
    I agree with you that she showed a lot of failure of leadership in getting to this point, and also that she should have limited the special session to the budget, but this legislature deserved to be punished for passing this budget.

    Since locking Jack Harper, Ron Gould and Pamela Gorman out of the room during the special session isn’t a realistic option we will probably see a very ugly special session but that’s still better than signing onto that last budget.

    As far as Governor Brewer, I think people learn by experience. Recall that after replacing Fife Symington, Calamity Jane actually looked OK by comparison and stood up for the schools in her partial term. So in 1998 she ran for a full elected term and won (in fact, I admit that’s the last time I voted for a Republican.) Her elected term was a total disaster and ended with a billion dollar hole caused by the alt-fuels scandal. So if anyone suggests that there is anything to Jan Brewer all one need remind them of is the uncanny similarity she bears to Calamity Jane.

  • Let me clarify:

    I don’t mean I think that Governor Brewer will learn anything by experience (she’s already in her sixties and obviously all that experience hasn’t ‘learnt’ her enough.)

    What I mean is that most voters (at least those who’ve been here long enough to remember) will have learned from the experience of watching Jane Hull fail and won’t vote for another Jane Hull administration next year.

**SOURCE MATERIAL:**
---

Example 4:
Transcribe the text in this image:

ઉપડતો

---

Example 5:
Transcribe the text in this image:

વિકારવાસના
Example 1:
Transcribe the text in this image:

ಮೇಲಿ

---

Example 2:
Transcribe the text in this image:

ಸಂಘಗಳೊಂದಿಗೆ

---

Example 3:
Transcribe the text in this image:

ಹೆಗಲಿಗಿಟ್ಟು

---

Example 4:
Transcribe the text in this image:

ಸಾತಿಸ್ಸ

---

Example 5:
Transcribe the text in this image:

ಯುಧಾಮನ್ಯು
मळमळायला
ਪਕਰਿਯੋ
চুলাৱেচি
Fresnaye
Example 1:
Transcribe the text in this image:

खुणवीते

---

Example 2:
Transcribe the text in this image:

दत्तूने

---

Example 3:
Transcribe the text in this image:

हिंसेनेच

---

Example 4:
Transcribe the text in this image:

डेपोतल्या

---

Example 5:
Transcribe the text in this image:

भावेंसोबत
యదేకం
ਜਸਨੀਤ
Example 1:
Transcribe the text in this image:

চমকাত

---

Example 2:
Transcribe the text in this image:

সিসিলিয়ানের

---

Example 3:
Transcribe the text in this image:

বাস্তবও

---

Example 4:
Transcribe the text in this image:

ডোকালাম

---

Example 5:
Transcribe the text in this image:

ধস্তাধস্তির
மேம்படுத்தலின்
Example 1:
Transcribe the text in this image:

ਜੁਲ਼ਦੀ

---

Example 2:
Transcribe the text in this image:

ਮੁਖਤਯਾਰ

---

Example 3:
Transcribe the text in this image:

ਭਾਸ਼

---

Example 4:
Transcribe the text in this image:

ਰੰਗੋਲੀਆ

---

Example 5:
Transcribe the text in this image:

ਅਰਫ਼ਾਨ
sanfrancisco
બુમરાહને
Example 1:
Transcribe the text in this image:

**PROBLEM DETAILS:** Please copy the stretch of the comment on Governor Brewer from "Since locking Jack" through "to Calamity Jane." word for word. The records are separate material and are not part of the comment on Governor Brewer.

**RESULT OF THE EXERCISE:**
Since locking Jack Harper, Ron Gould and Pamela Gorman out of the room during the special session isn’t a realistic option we will probably see a very ugly special session but that’s still better than signing onto that last budget.

    As far as Governor Brewer, I think people learn by experience. Recall that after replacing Fife Symington, Calamity Jane actually looked OK by comparison and stood up for the schools in her partial term. So in 1998 she ran for a full elected term and won (in fact, I admit that’s the last time I voted for a Republican.) Her elected term was a total disaster and ended with a billion dollar hole caused by the alt-fuels scandal. So if anyone suggests that there is anything to Jan Brewer all one need remind them of is the uncanny similarity she bears to Calamity Jane.